*** Opening Source information ***

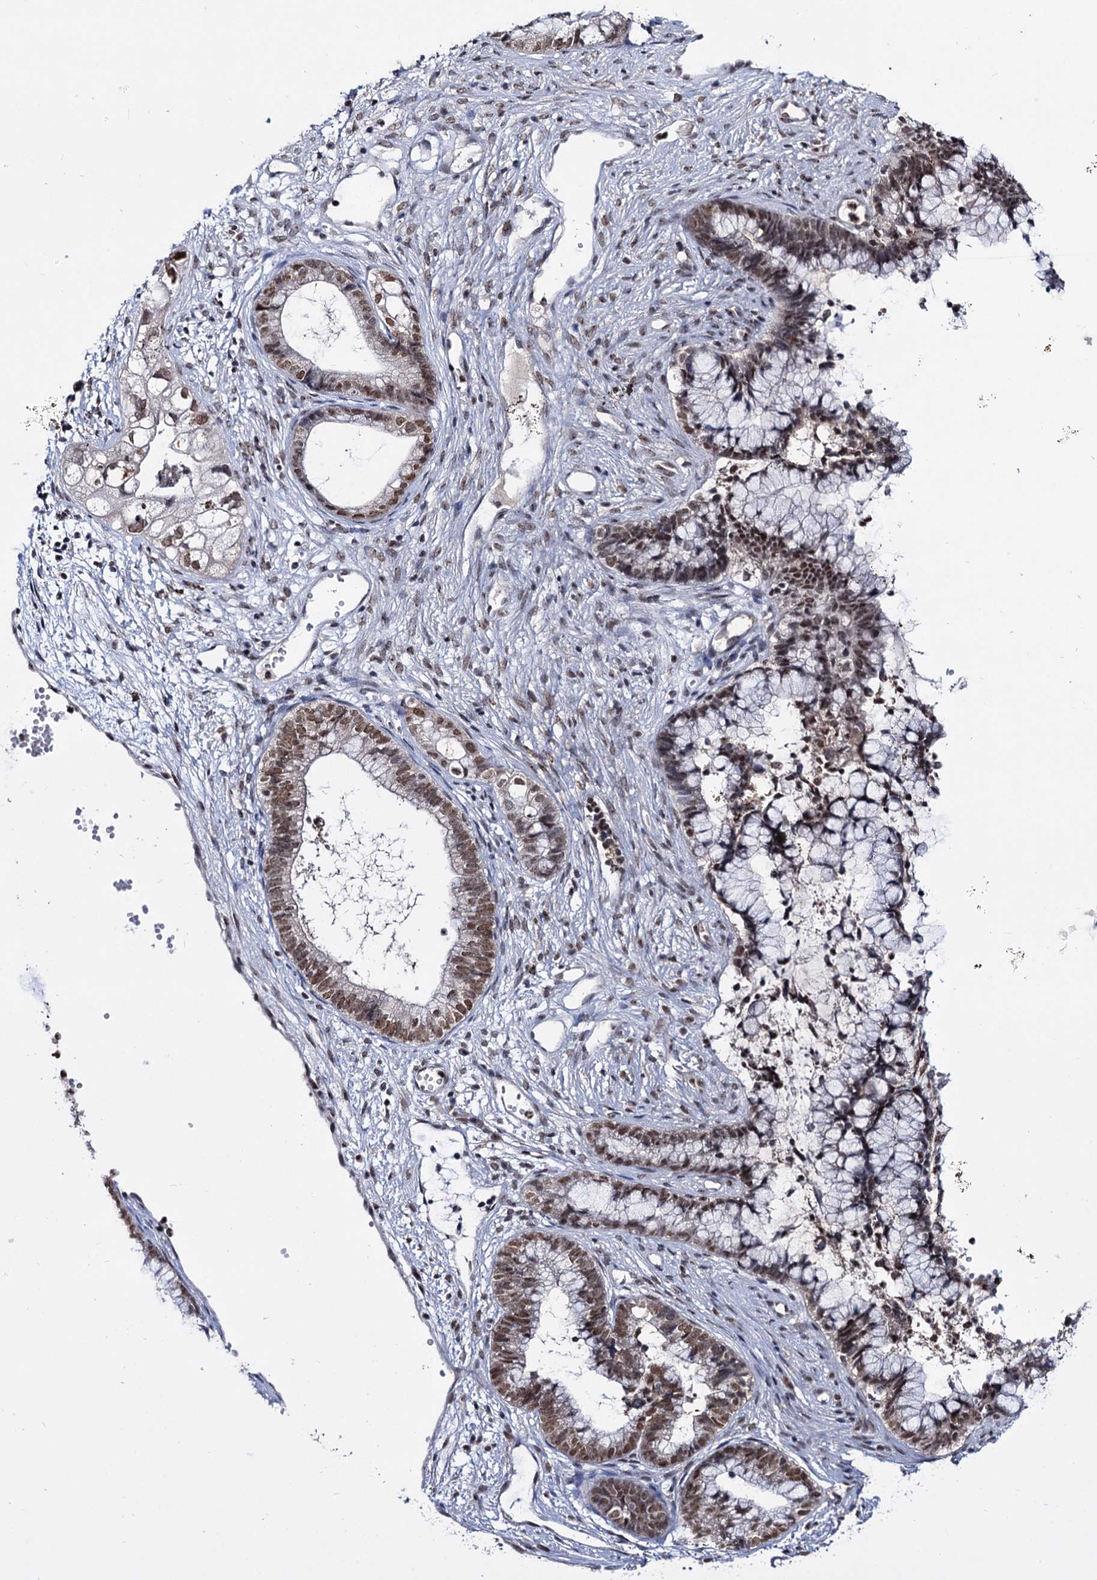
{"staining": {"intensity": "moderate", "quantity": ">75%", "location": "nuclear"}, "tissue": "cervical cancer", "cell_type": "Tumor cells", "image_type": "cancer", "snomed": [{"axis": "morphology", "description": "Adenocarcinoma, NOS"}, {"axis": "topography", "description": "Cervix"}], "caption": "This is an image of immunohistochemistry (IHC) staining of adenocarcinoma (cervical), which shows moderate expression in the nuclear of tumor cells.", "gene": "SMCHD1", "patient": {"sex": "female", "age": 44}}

*** Closing Source information ***
*** Opening Source information ***

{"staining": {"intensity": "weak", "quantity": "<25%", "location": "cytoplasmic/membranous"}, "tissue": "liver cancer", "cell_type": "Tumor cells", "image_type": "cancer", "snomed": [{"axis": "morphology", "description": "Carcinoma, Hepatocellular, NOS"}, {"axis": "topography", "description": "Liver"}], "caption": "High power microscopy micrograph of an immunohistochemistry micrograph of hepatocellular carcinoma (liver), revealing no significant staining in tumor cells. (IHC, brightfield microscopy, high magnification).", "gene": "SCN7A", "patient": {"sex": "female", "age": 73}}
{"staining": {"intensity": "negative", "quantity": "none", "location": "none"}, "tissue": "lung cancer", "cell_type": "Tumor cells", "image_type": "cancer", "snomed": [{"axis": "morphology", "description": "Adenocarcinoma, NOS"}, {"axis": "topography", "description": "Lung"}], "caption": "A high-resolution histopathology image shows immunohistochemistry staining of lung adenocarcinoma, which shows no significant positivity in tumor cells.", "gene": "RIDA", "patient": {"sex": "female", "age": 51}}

*** Closing Source information ***

- What this task involves
The lines above from the one containing "power microscopy micrograph" through the one containing "high-resolution histopathology image" are to be set down exactly, and no others.

- Response to the exercise
{"staining": {"intensity": "weak", "quantity": "<25%", "location": "cytoplasmic/membranous"}, "tissue": "liver cancer", "cell_type": "Tumor cells", "image_type": "cancer", "snomed": [{"axis": "morphology", "description": "Carcinoma, Hepatocellular, NOS"}, {"axis": "topography", "description": "Liver"}], "caption": "High power microscopy micrograph of an immunohistochemistry micrograph of hepatocellular carcinoma (liver), revealing no significant staining in tumor cells. (IHC, brightfield microscopy, high magnification).", "gene": "SCN7A", "patient": {"sex": "female", "age": 73}}
{"staining": {"intensity": "negative", "quantity": "none", "location": "none"}, "tissue": "lung cancer", "cell_type": "Tumor cells", "image_type": "cancer", "snomed": [{"axis": "morphology", "description": "Adenocarcinoma, NOS"}, {"axis": "topography", "description": "Lung"}], "caption": "A high-resolution histopathology image shows immunohistochemistry staining of lung adenocarcinoma, which shows no significant positivity in tumor cells.", "gene": "RIDA", "patient": {"sex": "female", "age": 51}}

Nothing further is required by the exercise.